I have spent a lot of time working on the new Tapp, and hope that is evident in the latest release.

Since I now have developer signing, I have included a conventional .dmg disk to install Tapp.app. I've tried to make the best possible user experience, and feel that the app could be complete with only a few more updates. There are many features of the application currently, and many which will be added in the near future. I welcome any constructive criticism as it helps direct the app through it's versions.

To list a few features:

Location tracking with precise address tracking and a power level graph
Smart updates (Data requests every 30 seconds or to verify that a button actually did change the state of the vehicle)
Logout which will delete all of the user's data relating to the vehicle
Secure credential storage in Apple's Keychain

If you encounter any issues or have a suggestion, please get into contact with me via any method below.
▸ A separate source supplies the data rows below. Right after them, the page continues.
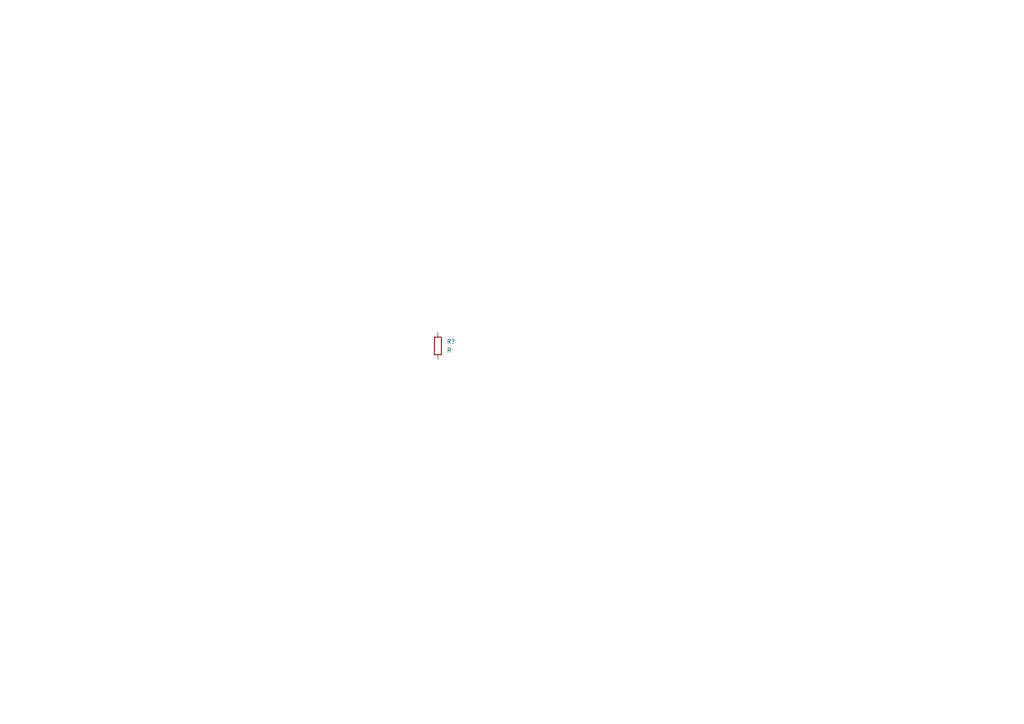
<source format=kicad_sch>
(kicad_sch (version 20211123) (generator eeschema)

  (uuid 8e10f358-a0a5-4c21-9be5-b68f957ea0e6)

  (paper "A4")

  


  (symbol (lib_id "Device:R") (at 127 100.33 0) (unit 1)
    (in_bom yes) (on_board yes) (fields_autoplaced)
    (uuid 98e355a8-cded-491e-9793-b7a2f6049815)
    (property "Reference" "R?" (id 0) (at 129.54 99.0599 0)
      (effects (font (size 1.27 1.27)) (justify left))
    )
    (property "Value" "R" (id 1) (at 129.54 101.5999 0)
      (effects (font (size 1.27 1.27)) (justify left))
    )
    (property "Footprint" "" (id 2) (at 125.222 100.33 90)
      (effects (font (size 1.27 1.27)) hide)
    )
    (property "Datasheet" "~" (id 3) (at 127 100.33 0)
      (effects (font (size 1.27 1.27)) hide)
    )
    (pin "1" (uuid 06282f69-d1c5-4e0a-b519-58947cf81a6e))
    (pin "2" (uuid 0db12f45-d0c6-4817-8a31-c6cedc72d448))
  )

  (sheet_instances
    (path "/" (page "1"))
  )

  (symbol_instances
    (path "/98e355a8-cded-491e-9793-b7a2f6049815"
      (reference "R?") (unit 1) (value "R") (footprint "")
    )
  )
)

</source>
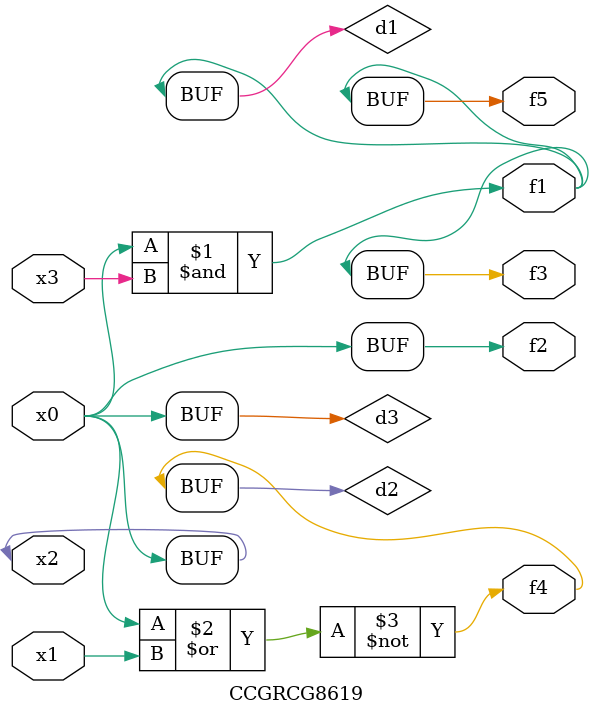
<source format=v>
module CCGRCG8619(
	input x0, x1, x2, x3,
	output f1, f2, f3, f4, f5
);

	wire d1, d2, d3;

	and (d1, x2, x3);
	nor (d2, x0, x1);
	buf (d3, x0, x2);
	assign f1 = d1;
	assign f2 = d3;
	assign f3 = d1;
	assign f4 = d2;
	assign f5 = d1;
endmodule

</source>
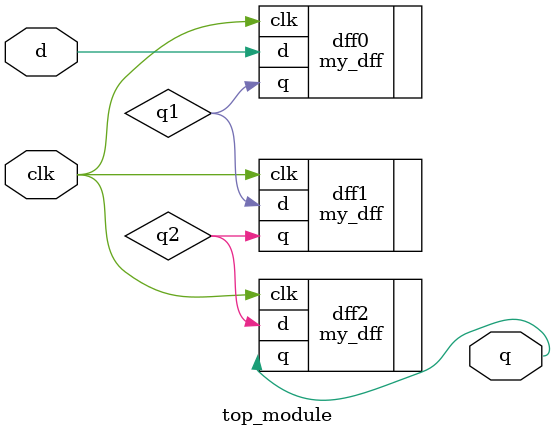
<source format=v>
/*You are given a module my_dff with two inputs and one output 
(that implements a D flip-flop). Instantiate three of them, then chain 
them together to make a shift register of length 3. The clk port needs 
to be connected to all instances.

The module provided to you is: 
module my_dff ( input clk, input d, output q );

Note that to make the internal connections, you will need to 
declare some wires. Be careful about naming your wires and module 
instances: the names must be unique. 

*/ 

//solutions
module top_module (
    input clk,
    input d,
    output q
);

    // Internal wires to connect the flip-flops
    wire q1, q2;

    // Instantiate 3 D flip-flops (my_dff)
    my_dff dff0 ( .clk(clk), .d(d),   .q(q1) );
    my_dff dff1 ( .clk(clk), .d(q1),  .q(q2) );
    my_dff dff2 ( .clk(clk), .d(q2),  .q(q)  );

endmodule

</source>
Message me or reply on this forum
E-Mail me ([email protected])
Open an Issue on Github
Screenshots:

























​
Download | View Source Code​[Mod edit:remove request for donation links per site rules]


----------



## msjulie (Feb 6, 2018)

+1 for swift


----------



## AB3DC (Apr 2, 2016)

Looks nice. Will be helpful to monitor the charge level when I park at the public charging station across from work. Will provide you with feedback once I get my Model 3 hopefully later this month.

You should also post this on Reddit: https://www.reddit.com/r/teslamotors/


----------